Ah, manuals. Let us all take a moment to remember how great they could be. We will miss them.

 

I think (hope...) they'll be back.  We're at an in-between period at the moment.

 

The first reason manuals have been disappearing, obviously, is the increasing average complexity of games.  Obviously, this is somewhat less true for hardcore strategy, where even in the late 80s it was possible to build extremely complicated games, but for most games complexity has been climbing steadily as computers and development software have supported it.

 

The second reason is the number of chefs in the kitchen. The indie movement can somewhat be seen as a backlash against this (though it's also arguably about work/life balance and many other things), but most modern game development involves at least two of: large teams, focus groups, long betas, distant rights-holders with Ideas, and/or authority figures with whims. All of these tend to pull the design around even late in development, which means that the manual either needs to be vague, or it needs to be written while upper management is looking angrily back and forth between the manual writer and a calendar stuck to the wall by a dagger through the first day of the next financial quarter. Meanwhile, out in the dev area, the day-one patch is in development, and it's going to invalidate 10% of the manual...

**Extracted entries:**
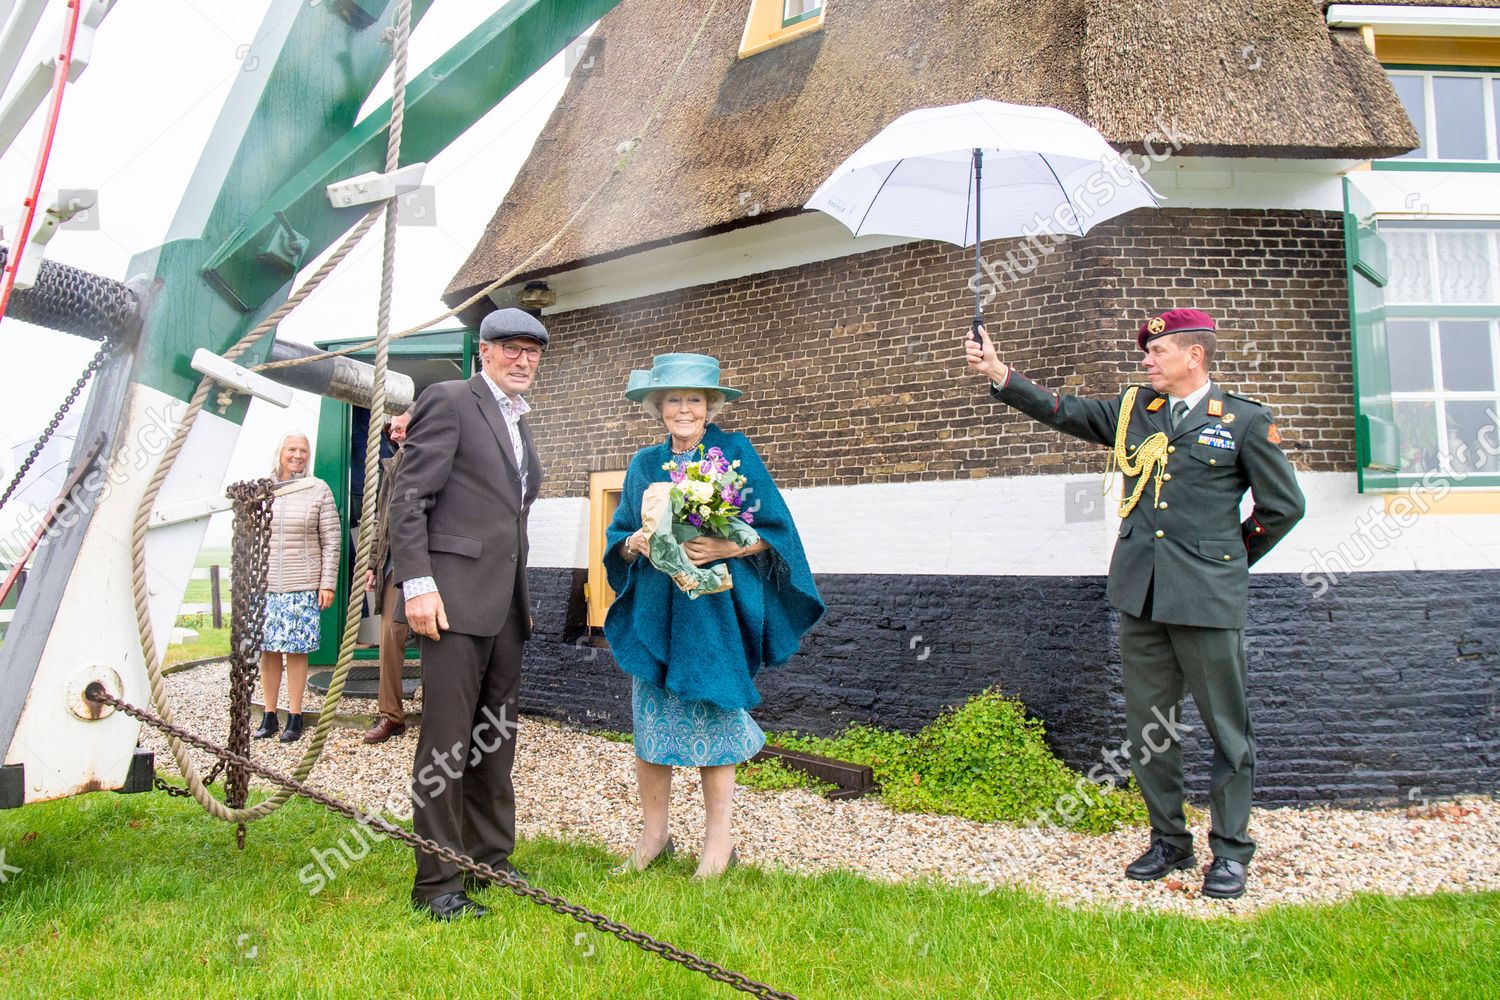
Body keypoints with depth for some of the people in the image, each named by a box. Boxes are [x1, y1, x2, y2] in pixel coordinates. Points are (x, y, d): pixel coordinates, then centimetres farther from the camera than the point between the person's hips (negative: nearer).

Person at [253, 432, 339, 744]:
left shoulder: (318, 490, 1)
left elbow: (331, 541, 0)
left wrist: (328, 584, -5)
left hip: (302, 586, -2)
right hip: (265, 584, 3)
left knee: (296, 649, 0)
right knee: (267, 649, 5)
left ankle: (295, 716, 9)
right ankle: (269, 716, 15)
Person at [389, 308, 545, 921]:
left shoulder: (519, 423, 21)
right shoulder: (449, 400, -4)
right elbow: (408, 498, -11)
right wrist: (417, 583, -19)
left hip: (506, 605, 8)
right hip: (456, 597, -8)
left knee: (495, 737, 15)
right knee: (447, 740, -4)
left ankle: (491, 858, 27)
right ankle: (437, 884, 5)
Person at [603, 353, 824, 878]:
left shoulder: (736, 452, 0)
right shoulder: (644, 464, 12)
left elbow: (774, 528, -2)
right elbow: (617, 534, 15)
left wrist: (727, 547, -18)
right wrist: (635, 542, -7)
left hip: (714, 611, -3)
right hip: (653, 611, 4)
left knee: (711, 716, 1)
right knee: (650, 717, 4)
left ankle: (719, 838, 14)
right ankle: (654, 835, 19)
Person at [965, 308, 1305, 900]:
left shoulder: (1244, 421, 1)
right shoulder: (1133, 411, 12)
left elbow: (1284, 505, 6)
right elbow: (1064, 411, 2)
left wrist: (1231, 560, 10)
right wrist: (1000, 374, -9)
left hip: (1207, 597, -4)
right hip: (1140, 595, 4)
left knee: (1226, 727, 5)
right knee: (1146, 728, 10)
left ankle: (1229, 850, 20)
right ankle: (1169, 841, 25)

**What to work on:**
#1 Copy the passage on game manuals word for word, starting with "Ah, manuals. Let" and going on through "have supported it.".
#2 According to the passage on game manuals, what is the first reason manuals have been disappearing?

**Solutions to the tasks:**
#1
Ah, manuals. Let us all take a moment to remember how great they could be. We will miss them.

 

I think (hope...) they'll be back.  We're at an in-between period at the moment.

 

The first reason manuals have been disappearing, obviously, is the increasing average complexity of games.  Obviously, this is somewhat less true for hardcore strategy, where even in the late 80s it was possible to build extremely complicated games, but for most games complexity has been climbing steadily as computers and development software have supported it.

#2 The increasing average complexity of games.